(Beginning of Material for this exercise)

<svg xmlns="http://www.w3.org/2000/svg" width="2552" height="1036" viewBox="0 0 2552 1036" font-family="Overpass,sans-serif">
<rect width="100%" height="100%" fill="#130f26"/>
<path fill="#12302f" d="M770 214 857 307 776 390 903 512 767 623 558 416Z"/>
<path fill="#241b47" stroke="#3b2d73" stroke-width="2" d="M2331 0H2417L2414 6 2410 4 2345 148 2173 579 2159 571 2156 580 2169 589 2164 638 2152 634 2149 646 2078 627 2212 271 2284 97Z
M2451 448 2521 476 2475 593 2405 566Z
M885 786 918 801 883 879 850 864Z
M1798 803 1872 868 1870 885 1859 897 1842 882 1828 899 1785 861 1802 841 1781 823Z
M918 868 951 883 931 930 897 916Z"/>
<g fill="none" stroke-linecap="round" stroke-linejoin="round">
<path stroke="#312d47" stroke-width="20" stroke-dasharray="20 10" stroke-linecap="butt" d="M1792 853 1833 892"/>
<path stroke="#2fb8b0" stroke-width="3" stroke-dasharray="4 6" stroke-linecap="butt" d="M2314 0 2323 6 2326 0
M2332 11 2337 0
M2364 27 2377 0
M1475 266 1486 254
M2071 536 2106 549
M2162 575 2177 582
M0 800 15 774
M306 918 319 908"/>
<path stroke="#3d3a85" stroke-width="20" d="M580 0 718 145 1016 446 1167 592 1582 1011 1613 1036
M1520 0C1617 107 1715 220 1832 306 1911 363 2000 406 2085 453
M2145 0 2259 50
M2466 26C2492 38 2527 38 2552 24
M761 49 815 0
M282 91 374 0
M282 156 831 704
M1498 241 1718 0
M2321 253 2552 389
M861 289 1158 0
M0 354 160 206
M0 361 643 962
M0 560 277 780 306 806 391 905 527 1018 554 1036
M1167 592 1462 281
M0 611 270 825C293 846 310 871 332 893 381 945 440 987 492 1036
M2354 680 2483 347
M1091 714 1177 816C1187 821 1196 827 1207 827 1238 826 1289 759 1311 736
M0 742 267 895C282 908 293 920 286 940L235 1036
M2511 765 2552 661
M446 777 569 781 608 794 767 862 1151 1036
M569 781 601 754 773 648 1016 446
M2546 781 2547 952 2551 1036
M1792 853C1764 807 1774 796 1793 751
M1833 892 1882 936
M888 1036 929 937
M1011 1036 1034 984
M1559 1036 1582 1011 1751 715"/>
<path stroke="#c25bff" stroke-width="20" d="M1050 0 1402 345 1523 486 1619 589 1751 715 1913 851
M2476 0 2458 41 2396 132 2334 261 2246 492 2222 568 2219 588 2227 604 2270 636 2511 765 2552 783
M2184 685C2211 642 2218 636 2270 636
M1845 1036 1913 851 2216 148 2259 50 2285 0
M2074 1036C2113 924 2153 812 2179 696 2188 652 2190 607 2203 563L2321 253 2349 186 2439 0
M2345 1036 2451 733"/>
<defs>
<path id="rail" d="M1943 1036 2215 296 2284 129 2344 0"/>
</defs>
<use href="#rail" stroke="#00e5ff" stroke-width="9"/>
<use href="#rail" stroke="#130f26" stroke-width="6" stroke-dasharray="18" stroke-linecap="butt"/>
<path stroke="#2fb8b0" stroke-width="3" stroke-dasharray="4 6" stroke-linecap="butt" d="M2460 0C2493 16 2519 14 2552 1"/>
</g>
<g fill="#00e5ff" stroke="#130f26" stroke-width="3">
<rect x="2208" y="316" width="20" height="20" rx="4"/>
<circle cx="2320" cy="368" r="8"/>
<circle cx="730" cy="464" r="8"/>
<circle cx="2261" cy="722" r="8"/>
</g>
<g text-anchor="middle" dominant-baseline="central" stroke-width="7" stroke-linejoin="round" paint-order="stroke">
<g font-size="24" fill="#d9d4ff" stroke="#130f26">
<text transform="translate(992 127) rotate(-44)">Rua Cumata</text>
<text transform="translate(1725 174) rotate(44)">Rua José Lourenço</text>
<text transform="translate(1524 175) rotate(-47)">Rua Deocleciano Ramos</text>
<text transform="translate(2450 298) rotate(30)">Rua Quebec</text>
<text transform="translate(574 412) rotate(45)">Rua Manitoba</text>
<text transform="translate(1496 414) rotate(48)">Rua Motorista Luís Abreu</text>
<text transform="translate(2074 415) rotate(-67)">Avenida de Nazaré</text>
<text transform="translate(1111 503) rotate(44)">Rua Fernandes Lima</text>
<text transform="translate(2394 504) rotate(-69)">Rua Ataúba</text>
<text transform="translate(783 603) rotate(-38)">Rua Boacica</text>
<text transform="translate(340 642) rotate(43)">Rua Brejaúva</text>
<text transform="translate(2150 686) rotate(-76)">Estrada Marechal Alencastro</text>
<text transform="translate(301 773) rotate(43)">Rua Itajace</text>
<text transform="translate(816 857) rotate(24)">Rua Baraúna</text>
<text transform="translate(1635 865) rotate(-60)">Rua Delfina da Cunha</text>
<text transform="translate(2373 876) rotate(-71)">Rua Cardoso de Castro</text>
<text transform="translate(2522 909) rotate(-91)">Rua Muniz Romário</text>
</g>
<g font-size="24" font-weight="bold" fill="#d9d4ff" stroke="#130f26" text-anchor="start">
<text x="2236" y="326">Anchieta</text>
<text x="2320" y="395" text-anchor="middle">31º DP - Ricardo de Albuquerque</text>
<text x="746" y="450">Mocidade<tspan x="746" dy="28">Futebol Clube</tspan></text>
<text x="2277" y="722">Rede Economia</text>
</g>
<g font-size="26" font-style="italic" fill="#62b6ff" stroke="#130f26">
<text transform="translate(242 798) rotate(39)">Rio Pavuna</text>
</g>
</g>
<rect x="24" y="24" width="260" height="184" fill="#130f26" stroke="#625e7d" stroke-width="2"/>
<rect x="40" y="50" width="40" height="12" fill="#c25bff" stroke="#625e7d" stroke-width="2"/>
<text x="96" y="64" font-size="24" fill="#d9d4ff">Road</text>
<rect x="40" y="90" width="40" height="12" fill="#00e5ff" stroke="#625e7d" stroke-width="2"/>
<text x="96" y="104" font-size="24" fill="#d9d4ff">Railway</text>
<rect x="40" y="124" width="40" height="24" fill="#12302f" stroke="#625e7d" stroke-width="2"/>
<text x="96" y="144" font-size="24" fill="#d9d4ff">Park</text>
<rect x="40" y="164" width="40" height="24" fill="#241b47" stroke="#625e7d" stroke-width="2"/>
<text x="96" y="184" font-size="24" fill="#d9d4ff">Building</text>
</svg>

(End of Material for this exercise)

→ Exercise directions
Write the records out precisely, omitting nothing.

→ Output of the task
<svg xmlns="http://www.w3.org/2000/svg" width="2552" height="1036" viewBox="0 0 2552 1036" font-family="Overpass,sans-serif">
<rect width="100%" height="100%" fill="#130f26"/>
<path fill="#12302f" d="M770 214 857 307 776 390 903 512 767 623 558 416Z"/>
<path fill="#241b47" stroke="#3b2d73" stroke-width="2" d="M2331 0H2417L2414 6 2410 4 2345 148 2173 579 2159 571 2156 580 2169 589 2164 638 2152 634 2149 646 2078 627 2212 271 2284 97Z
M2451 448 2521 476 2475 593 2405 566Z
M885 786 918 801 883 879 850 864Z
M1798 803 1872 868 1870 885 1859 897 1842 882 1828 899 1785 861 1802 841 1781 823Z
M918 868 951 883 931 930 897 916Z"/>
<g fill="none" stroke-linecap="round" stroke-linejoin="round">
<path stroke="#312d47" stroke-width="20" stroke-dasharray="20 10" stroke-linecap="butt" d="M1792 853 1833 892"/>
<path stroke="#2fb8b0" stroke-width="3" stroke-dasharray="4 6" stroke-linecap="butt" d="M2314 0 2323 6 2326 0
M2332 11 2337 0
M2364 27 2377 0
M1475 266 1486 254
M2071 536 2106 549
M2162 575 2177 582
M0 800 15 774
M306 918 319 908"/>
<path stroke="#3d3a85" stroke-width="20" d="M580 0 718 145 1016 446 1167 592 1582 1011 1613 1036
M1520 0C1617 107 1715 220 1832 306 1911 363 2000 406 2085 453
M2145 0 2259 50
M2466 26C2492 38 2527 38 2552 24
M761 49 815 0
M282 91 374 0
M282 156 831 704
M1498 241 1718 0
M2321 253 2552 389
M861 289 1158 0
M0 354 160 206
M0 361 643 962
M0 560 277 780 306 806 391 905 527 1018 554 1036
M1167 592 1462 281
M0 611 270 825C293 846 310 871 332 893 381 945 440 987 492 1036
M2354 680 2483 347
M1091 714 1177 816C1187 821 1196 827 1207 827 1238 826 1289 759 1311 736
M0 742 267 895C282 908 293 920 286 940L235 1036
M2511 765 2552 661
M446 777 569 781 608 794 767 862 1151 1036
M569 781 601 754 773 648 1016 446
M2546 781 2547 952 2551 1036
M1792 853C1764 807 1774 796 1793 751
M1833 892 1882 936
M888 1036 929 937
M1011 1036 1034 984
M1559 1036 1582 1011 1751 715"/>
<path stroke="#c25bff" stroke-width="20" d="M1050 0 1402 345 1523 486 1619 589 1751 715 1913 851
M2476 0 2458 41 2396 132 2334 261 2246 492 2222 568 2219 588 2227 604 2270 636 2511 765 2552 783
M2184 685C2211 642 2218 636 2270 636
M1845 1036 1913 851 2216 148 2259 50 2285 0
M2074 1036C2113 924 2153 812 2179 696 2188 652 2190 607 2203 563L2321 253 2349 186 2439 0
M2345 1036 2451 733"/>
<defs>
<path id="rail" d="M1943 1036 2215 296 2284 129 2344 0"/>
</defs>
<use href="#rail" stroke="#00e5ff" stroke-width="9"/>
<use href="#rail" stroke="#130f26" stroke-width="6" stroke-dasharray="18" stroke-linecap="butt"/>
<path stroke="#2fb8b0" stroke-width="3" stroke-dasharray="4 6" stroke-linecap="butt" d="M2460 0C2493 16 2519 14 2552 1"/>
</g>
<g fill="#00e5ff" stroke="#130f26" stroke-width="3">
<rect x="2208" y="316" width="20" height="20" rx="4"/>
<circle cx="2320" cy="368" r="8"/>
<circle cx="730" cy="464" r="8"/>
<circle cx="2261" cy="722" r="8"/>
</g>
<g text-anchor="middle" dominant-baseline="central" stroke-width="7" stroke-linejoin="round" paint-order="stroke">
<g font-size="24" fill="#d9d4ff" stroke="#130f26">
<text transform="translate(992 127) rotate(-44)">Rua Cumata</text>
<text transform="translate(1725 174) rotate(44)">Rua José Lourenço</text>
<text transform="translate(1524 175) rotate(-47)">Rua Deocleciano Ramos</text>
<text transform="translate(2450 298) rotate(30)">Rua Quebec</text>
<text transform="translate(574 412) rotate(45)">Rua Manitoba</text>
<text transform="translate(1496 414) rotate(48)">Rua Motorista Luís Abreu</text>
<text transform="translate(2074 415) rotate(-67)">Avenida de Nazaré</text>
<text transform="translate(1111 503) rotate(44)">Rua Fernandes Lima</text>
<text transform="translate(2394 504) rotate(-69)">Rua Ataúba</text>
<text transform="translate(783 603) rotate(-38)">Rua Boacica</text>
<text transform="translate(340 642) rotate(43)">Rua Brejaúva</text>
<text transform="translate(2150 686) rotate(-76)">Estrada Marechal Alencastro</text>
<text transform="translate(301 773) rotate(43)">Rua Itajace</text>
<text transform="translate(816 857) rotate(24)">Rua Baraúna</text>
<text transform="translate(1635 865) rotate(-60)">Rua Delfina da Cunha</text>
<text transform="translate(2373 876) rotate(-71)">Rua Cardoso de Castro</text>
<text transform="translate(2522 909) rotate(-91)">Rua Muniz Romário</text>
</g>
<g font-size="24" font-weight="bold" fill="#d9d4ff" stroke="#130f26" text-anchor="start">
<text x="2236" y="326">Anchieta</text>
<text x="2320" y="395" text-anchor="middle">31º DP - Ricardo de Albuquerque</text>
<text x="746" y="450">Mocidade<tspan x="746" dy="28">Futebol Clube</tspan></text>
<text x="2277" y="722">Rede Economia</text>
</g>
<g font-size="26" font-style="italic" fill="#62b6ff" stroke="#130f26">
<text transform="translate(242 798) rotate(39)">Rio Pavuna</text>
</g>
</g>
<rect x="24" y="24" width="260" height="184" fill="#130f26" stroke="#625e7d" stroke-width="2"/>
<rect x="40" y="50" width="40" height="12" fill="#c25bff" stroke="#625e7d" stroke-width="2"/>
<text x="96" y="64" font-size="24" fill="#d9d4ff">Road</text>
<rect x="40" y="90" width="40" height="12" fill="#00e5ff" stroke="#625e7d" stroke-width="2"/>
<text x="96" y="104" font-size="24" fill="#d9d4ff">Railway</text>
<rect x="40" y="124" width="40" height="24" fill="#12302f" stroke="#625e7d" stroke-width="2"/>
<text x="96" y="144" font-size="24" fill="#d9d4ff">Park</text>
<rect x="40" y="164" width="40" height="24" fill="#241b47" stroke="#625e7d" stroke-width="2"/>
<text x="96" y="184" font-size="24" fill="#d9d4ff">Building</text>
</svg>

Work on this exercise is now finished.